**TASK BRIEF:**
Copy exactly, and copy only, the lines from the one bearing "[4.12.3] - 2021-02-12" through the final line of the records.

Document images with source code
────────────────
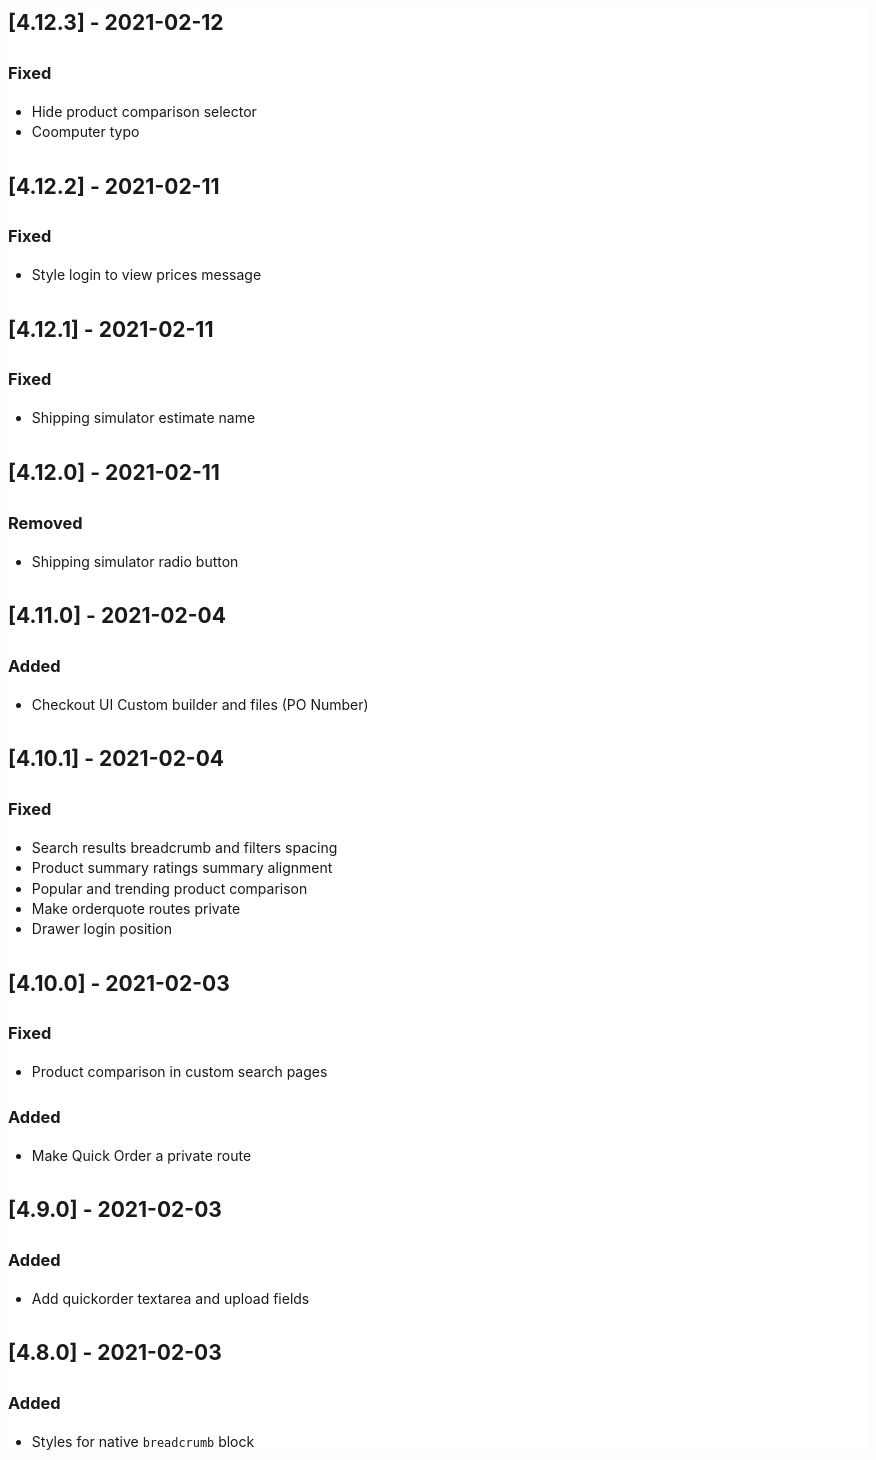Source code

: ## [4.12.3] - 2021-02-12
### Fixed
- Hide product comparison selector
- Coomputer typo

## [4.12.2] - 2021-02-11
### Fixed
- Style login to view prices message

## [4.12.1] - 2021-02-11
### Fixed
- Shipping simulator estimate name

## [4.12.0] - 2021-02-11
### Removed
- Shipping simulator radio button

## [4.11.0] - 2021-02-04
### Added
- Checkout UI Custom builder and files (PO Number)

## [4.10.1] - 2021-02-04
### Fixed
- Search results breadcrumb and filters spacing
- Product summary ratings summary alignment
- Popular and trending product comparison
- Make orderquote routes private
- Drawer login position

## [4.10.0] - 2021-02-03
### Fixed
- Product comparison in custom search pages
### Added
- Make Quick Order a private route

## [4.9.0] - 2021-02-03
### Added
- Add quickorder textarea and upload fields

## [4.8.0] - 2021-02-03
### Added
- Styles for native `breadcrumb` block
────────────────
**RESULT OF THE EXERCISE:**
: ## [4.12.3] - 2021-02-12
### Fixed
- Hide product comparison selector
- Coomputer typo

## [4.12.2] - 2021-02-11
### Fixed
- Style login to view prices message

## [4.12.1] - 2021-02-11
### Fixed
- Shipping simulator estimate name

## [4.12.0] - 2021-02-11
### Removed
- Shipping simulator radio button

## [4.11.0] - 2021-02-04
### Added
- Checkout UI Custom builder and files (PO Number)

## [4.10.1] - 2021-02-04
### Fixed
- Search results breadcrumb and filters spacing
- Product summary ratings summary alignment
- Popular and trending product comparison
- Make orderquote routes private
- Drawer login position

## [4.10.0] - 2021-02-03
### Fixed
- Product comparison in custom search pages
### Added
- Make Quick Order a private route

## [4.9.0] - 2021-02-03
### Added
- Add quickorder textarea and upload fields

## [4.8.0] - 2021-02-03
### Added
- Styles for native `breadcrumb` block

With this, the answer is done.